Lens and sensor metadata
>>>
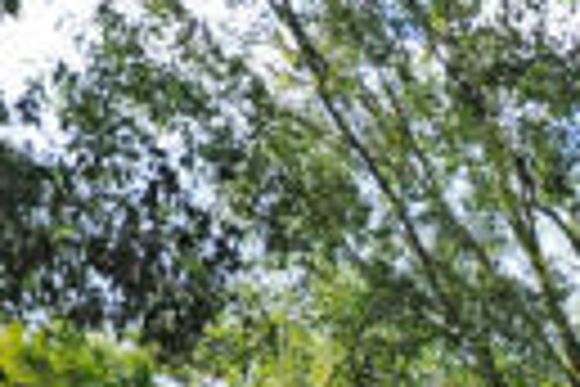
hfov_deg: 19.5
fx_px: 1385
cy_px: 884
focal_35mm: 86
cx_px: 951
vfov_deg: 12.8
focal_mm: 17
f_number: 2.8
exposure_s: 1/2000
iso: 320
<<<
Your reply should be the full data above, copied exactly, with no pictures in it.

hfov_deg: 19.5
fx_px: 1385
cy_px: 884
focal_35mm: 86
cx_px: 951
vfov_deg: 12.8
focal_mm: 17
f_number: 2.8
exposure_s: 1/2000
iso: 320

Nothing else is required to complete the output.